EMDR has shown to work quickly when compared to traditional psychotherapy. Kaiser Permanente has conducted several studies on EMDR and found that 84%-90% people who have experienced a single traumatic event no longer met criteria for PTSD after three 90-minute sessions. 100% no longer met criteria for the PTSD diagnosis after sex 90-minute session. Another study by Kaiser Permanente found that 77% of combat veterans no longer met criteria for PTSD after 12 sessions.
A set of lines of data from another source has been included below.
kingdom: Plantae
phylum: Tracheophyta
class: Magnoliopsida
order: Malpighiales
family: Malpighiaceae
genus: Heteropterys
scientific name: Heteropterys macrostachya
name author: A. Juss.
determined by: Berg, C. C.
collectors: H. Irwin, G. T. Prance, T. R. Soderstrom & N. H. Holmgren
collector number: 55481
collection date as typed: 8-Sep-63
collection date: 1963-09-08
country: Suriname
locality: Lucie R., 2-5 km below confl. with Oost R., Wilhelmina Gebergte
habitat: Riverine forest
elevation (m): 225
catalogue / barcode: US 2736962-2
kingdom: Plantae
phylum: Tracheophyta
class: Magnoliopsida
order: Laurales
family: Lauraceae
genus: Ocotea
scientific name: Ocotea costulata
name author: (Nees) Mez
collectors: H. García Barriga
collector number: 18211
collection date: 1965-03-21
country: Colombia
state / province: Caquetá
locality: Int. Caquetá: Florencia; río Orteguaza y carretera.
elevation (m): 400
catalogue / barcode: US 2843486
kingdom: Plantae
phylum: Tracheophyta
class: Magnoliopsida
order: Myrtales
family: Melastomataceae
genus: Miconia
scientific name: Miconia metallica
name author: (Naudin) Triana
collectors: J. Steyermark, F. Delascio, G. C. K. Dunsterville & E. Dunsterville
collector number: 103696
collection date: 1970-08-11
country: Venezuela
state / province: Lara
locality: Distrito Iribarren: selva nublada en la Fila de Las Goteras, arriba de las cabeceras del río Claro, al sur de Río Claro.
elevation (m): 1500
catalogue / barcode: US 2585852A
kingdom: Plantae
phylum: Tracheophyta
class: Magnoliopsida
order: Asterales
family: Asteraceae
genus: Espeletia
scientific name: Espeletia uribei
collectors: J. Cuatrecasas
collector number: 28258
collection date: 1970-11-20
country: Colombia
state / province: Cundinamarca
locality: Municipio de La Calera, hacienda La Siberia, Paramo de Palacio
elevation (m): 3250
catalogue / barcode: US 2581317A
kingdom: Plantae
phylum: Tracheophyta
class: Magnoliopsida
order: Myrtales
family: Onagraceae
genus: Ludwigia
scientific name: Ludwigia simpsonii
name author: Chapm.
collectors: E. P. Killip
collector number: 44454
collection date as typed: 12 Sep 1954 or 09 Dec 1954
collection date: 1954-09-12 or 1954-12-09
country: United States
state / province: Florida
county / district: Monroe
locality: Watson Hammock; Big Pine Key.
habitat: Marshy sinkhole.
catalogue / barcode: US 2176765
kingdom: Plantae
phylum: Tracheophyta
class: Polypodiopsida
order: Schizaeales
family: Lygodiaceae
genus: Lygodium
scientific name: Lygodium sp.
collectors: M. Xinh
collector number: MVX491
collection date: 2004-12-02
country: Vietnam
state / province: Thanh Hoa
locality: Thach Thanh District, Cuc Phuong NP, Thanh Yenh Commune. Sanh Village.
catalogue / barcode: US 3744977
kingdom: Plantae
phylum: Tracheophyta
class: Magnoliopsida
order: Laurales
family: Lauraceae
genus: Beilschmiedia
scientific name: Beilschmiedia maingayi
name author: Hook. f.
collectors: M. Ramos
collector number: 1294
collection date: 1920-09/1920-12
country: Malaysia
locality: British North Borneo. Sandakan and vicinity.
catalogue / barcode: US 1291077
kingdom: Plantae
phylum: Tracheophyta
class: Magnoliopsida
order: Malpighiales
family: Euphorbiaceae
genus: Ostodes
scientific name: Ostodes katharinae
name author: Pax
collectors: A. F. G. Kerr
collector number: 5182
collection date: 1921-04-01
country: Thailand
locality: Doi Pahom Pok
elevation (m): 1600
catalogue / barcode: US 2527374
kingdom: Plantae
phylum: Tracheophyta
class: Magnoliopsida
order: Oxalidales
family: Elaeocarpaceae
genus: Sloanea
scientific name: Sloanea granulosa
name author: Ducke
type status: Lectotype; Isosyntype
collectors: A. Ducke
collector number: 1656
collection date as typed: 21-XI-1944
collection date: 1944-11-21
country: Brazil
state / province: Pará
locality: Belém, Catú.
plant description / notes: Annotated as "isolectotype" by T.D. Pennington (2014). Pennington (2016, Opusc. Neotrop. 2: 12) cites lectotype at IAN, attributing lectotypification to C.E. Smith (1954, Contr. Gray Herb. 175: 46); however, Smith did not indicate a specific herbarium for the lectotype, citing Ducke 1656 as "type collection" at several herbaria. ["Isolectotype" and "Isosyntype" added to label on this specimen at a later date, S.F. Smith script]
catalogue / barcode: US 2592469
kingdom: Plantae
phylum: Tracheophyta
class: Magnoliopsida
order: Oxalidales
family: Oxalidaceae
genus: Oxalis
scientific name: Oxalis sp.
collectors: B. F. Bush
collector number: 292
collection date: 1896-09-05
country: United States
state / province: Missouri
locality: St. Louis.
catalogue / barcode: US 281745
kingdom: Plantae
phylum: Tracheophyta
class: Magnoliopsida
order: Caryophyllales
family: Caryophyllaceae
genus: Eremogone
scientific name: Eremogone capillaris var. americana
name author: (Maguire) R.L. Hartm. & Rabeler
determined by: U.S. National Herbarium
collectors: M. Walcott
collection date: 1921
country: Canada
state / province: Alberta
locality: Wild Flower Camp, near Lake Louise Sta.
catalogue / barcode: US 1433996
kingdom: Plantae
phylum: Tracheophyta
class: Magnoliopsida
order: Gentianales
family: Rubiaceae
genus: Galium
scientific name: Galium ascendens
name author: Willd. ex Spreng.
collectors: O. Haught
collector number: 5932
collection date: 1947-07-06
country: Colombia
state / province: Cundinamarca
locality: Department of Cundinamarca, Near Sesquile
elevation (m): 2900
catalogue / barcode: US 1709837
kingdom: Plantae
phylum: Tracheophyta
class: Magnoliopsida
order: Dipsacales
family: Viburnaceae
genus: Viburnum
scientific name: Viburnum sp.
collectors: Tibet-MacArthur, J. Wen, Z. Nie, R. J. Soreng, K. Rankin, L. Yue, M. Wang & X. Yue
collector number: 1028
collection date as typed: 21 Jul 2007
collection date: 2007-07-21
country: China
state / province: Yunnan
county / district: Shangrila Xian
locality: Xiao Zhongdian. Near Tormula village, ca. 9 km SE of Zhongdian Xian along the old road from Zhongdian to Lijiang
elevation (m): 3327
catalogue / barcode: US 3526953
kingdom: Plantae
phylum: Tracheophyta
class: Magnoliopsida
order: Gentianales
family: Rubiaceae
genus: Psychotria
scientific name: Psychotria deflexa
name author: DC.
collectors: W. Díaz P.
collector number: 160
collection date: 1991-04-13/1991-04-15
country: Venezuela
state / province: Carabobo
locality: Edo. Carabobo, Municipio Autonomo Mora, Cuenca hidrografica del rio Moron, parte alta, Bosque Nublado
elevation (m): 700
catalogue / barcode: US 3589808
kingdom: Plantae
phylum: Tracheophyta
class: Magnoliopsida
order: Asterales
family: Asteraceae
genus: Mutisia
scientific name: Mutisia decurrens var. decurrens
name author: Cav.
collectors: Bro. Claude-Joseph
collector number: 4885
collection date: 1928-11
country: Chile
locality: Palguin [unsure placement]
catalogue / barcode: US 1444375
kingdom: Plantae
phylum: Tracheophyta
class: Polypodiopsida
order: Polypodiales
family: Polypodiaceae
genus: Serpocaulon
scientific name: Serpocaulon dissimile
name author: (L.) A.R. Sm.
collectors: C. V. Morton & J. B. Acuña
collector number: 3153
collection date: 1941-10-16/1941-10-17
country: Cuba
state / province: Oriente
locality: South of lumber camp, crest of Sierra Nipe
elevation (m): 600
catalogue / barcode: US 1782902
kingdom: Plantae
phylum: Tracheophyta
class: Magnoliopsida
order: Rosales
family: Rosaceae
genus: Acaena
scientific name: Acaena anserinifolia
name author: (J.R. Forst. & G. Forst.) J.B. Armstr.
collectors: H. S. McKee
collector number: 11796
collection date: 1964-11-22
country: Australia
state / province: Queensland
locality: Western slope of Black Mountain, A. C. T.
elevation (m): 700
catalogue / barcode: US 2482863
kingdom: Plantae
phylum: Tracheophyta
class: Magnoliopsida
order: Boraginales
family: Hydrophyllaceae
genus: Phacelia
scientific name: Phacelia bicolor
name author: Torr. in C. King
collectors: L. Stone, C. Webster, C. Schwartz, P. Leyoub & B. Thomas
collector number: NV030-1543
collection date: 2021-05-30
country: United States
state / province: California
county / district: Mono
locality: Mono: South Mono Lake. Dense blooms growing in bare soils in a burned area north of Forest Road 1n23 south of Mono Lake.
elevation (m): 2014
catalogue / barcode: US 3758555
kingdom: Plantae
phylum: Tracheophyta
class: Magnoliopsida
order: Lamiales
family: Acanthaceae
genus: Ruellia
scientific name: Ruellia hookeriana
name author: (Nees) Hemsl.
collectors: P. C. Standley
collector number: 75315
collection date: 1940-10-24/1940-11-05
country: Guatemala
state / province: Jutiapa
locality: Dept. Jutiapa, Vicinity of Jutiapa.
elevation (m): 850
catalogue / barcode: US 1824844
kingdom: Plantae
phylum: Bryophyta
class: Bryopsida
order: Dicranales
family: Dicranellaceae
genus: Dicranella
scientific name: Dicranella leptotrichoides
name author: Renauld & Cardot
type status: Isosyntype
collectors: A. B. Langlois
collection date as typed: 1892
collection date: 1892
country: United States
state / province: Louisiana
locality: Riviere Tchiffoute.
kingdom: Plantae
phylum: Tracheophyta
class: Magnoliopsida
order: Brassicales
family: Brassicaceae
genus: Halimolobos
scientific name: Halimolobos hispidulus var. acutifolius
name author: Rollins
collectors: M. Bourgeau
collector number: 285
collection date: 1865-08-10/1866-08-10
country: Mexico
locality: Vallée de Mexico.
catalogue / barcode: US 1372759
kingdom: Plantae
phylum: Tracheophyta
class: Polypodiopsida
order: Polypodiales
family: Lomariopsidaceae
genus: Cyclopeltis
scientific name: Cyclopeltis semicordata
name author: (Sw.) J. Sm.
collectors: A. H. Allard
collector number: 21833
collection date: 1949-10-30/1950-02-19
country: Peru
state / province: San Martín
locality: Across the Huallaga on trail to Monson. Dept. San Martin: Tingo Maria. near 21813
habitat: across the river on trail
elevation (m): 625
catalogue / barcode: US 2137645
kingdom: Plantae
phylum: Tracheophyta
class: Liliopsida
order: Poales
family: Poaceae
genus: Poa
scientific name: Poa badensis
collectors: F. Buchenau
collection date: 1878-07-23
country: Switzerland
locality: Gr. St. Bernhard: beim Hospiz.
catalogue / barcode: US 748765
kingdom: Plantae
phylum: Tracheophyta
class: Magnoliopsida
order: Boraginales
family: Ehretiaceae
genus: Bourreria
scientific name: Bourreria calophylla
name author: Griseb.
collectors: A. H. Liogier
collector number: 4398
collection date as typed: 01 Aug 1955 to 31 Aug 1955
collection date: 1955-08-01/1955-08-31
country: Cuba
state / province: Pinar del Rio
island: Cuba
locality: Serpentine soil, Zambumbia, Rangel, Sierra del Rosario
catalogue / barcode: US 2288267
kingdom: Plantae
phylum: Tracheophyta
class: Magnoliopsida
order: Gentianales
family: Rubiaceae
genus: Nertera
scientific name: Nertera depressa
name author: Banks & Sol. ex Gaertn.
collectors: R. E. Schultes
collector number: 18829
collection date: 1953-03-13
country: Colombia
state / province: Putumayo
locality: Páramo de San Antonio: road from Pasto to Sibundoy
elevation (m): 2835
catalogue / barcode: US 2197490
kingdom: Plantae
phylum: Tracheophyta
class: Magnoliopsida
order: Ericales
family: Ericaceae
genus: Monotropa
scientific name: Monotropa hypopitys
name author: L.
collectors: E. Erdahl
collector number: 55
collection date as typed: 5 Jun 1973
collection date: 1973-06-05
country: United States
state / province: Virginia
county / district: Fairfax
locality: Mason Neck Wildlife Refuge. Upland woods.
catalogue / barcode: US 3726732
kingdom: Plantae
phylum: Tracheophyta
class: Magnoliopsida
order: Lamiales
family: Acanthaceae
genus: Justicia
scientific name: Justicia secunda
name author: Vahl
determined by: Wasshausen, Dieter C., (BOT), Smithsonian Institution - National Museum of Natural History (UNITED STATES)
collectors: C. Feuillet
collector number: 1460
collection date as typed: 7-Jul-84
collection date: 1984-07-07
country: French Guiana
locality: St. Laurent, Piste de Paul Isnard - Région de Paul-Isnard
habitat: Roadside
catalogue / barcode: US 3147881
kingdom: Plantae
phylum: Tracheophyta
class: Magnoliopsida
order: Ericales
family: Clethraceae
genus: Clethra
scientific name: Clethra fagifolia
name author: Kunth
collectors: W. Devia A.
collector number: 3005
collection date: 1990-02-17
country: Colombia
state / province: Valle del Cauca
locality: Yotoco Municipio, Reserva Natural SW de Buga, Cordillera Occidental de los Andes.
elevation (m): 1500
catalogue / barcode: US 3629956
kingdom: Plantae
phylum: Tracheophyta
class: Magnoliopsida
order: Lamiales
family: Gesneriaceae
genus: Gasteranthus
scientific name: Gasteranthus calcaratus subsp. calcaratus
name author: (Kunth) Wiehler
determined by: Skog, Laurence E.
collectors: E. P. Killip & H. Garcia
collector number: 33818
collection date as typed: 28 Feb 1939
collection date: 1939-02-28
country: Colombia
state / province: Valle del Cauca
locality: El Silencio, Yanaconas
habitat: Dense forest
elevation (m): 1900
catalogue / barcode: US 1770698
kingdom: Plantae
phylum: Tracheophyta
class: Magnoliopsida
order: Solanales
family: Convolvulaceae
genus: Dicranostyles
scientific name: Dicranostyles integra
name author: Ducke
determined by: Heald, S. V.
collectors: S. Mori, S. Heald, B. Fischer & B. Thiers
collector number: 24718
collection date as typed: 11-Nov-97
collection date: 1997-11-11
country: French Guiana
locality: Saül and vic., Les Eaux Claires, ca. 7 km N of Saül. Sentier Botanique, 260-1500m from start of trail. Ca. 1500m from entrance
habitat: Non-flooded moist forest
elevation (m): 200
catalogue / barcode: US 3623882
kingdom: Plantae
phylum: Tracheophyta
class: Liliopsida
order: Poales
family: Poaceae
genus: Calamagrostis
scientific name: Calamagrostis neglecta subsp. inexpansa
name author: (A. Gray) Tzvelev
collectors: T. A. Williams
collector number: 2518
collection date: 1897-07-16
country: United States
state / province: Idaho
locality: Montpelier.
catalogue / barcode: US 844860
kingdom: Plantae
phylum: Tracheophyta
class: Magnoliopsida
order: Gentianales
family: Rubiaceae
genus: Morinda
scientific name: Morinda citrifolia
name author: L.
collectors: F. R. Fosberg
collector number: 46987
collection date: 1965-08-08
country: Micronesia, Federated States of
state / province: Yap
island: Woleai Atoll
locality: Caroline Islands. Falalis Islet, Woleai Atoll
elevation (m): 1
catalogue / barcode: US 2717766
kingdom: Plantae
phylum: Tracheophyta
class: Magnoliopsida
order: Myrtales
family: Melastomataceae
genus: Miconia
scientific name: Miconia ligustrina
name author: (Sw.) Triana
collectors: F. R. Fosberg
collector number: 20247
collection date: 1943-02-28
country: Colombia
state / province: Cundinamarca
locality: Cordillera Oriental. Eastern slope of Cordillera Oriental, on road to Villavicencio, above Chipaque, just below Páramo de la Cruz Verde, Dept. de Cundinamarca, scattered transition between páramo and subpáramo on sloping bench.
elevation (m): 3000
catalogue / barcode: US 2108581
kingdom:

Of course, individual results vary and depend on a variety of factors.
EMDR does not require talking in detail about the distressing event, nor does it require homework between sessions. Sessions are usually 90 minutes long and involves clearing mental blocks to allow people to resume the natural healing process. Our brains are naturally resilient (neuroplasticity) and EMDR takes advantage of this process to help the brain process difficult memories quickly and efficiently.